My Journey with my Father

By , on June 15, 2013


Dancing with my father on my wedding day.
Dancing with my father on my wedding day.

Being a father begins upon the birth of his first child, continues with the birth of his other children, goes on when his children enter school and finish studies, pursues when his children get married.

The act of being a father doesn’t stop, and it will not. It is unconditional love.

A father doesn’t expect something in return for all his hard work and sacrifices for his family.

So, this father’s day, I would like to fill this blank sheet with the most important memories and lessons I’ve learned from the very first man in my life, my ‘papa’.

I was in grade six, and running for honors. Papa told me, “Kung ano man ang maging ranking mo, okay lang yan wag kang ma-pressure.” (Whatever ranking you get into, it’s just alright, don’t be pressured.) I bagged the third honorable mention.

Papa never gave me a standard that I need to achieve, but he constantly reminds me to do my best in all that I do.

I was first year high school. On my way home, I rode in a wrong jeepney, so I was lost to a strange place. I called papa and asked him to fetch me. In less than 30 minutes, he, along with my brothers reached me. While my brothers laughed at me, papa said, “Okay lang yan, first time eh, excused ka. Pero next time, hindi ka na excused.” (It’s okay, it’s your first time, and you’re excused. But next time you get lost again, it is not an excuse anymore.)

He has been always objective.

I was second year high school. I became a victim of bullying because of my naïve demeanor. I had almost given up, but papa stayed at my side, and told me, “Kung magpapaapekto ka sa kanila, sino ang talo? Pabayaan mo na sila, prove them that you’re more than what their eyes can see.” (If you’ll be affected by them, who lost? Don’t mind them. Prove them that you’re more than what their eyes can see.)

On the recognition day, I bagged honors and special awards.

Those words have stayed with me until this day. Every time I felt like giving up, I would always remember those powerful words.

I was in college, taking up an Education course. I really planned to take up Journalism or Creative Writing, but didn’t pass the entrance exams in order to enroll in some major universities in the Philippines. I passed the exam at Philippine Normal University, and enrolled soon after.

Papa said, “Okay lang ‘yan, if you want to be a writer, you will be one. Mag-attend ka ng mga writing workshops. Don’t stop writing, practice lang nang practice.” (Everything will be fine. If you want to be a writer, you will be one. Attend writing workshops. Don’t stop writing, practice more.)
▬▬▬▬▬▬▬▬▬▬
[Stated exercise a]: In the records, begin at the line that has "Point out each" and stop after the line that has "road: (250, 320)". Rewrite those lines with "building" changed to "structure" and everything else left as is.

[Records for this task]:
▬▬▬▬▬▬▬▬▬▬
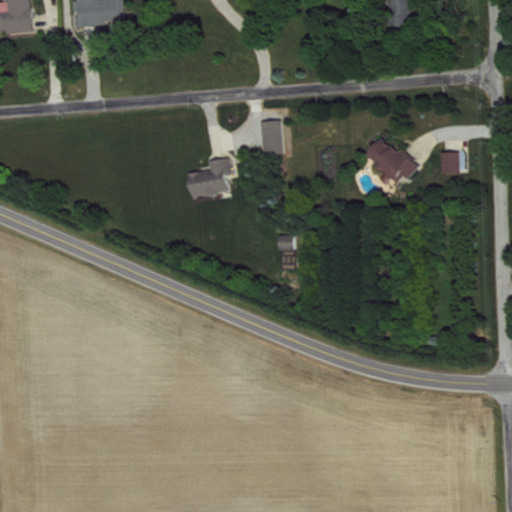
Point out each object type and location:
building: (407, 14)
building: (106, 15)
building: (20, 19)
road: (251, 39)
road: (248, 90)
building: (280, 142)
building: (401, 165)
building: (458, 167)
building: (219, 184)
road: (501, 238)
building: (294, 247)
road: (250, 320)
▬▬▬▬▬▬▬▬▬▬
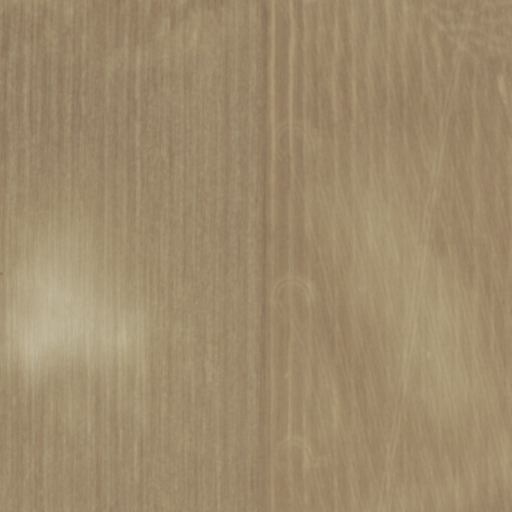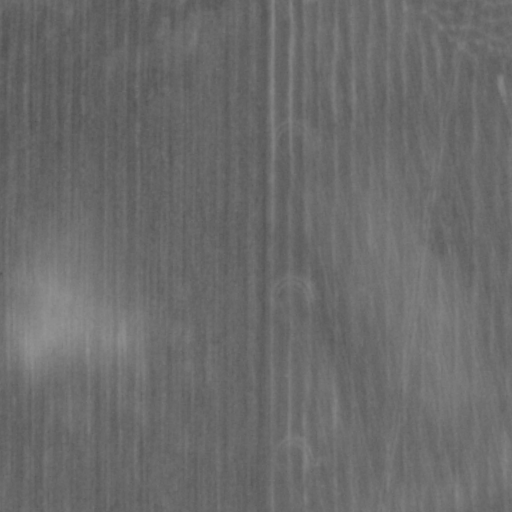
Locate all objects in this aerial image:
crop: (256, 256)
▬▬▬▬▬▬▬▬▬▬
[Stated exercise b]: Duplicate a passage from the essay about a father, beginning at the words "I was first" and ending after "been always objective.".

[Full output a]:
Point out each object type and location:
structure: (407, 14)
structure: (106, 15)
structure: (20, 19)
road: (251, 39)
road: (248, 90)
structure: (280, 142)
structure: (401, 165)
structure: (458, 167)
structure: (219, 184)
road: (501, 238)
structure: (294, 247)
road: (250, 320)

[Full output b]:
I was first year high school. On my way home, I rode in a wrong jeepney, so I was lost to a strange place. I called papa and asked him to fetch me. In less than 30 minutes, he, along with my brothers reached me. While my brothers laughed at me, papa said, “Okay lang yan, first time eh, excused ka. Pero next time, hindi ka na excused.” (It’s okay, it’s your first time, and you’re excused. But next time you get lost again, it is not an excuse anymore.)

He has been always objective.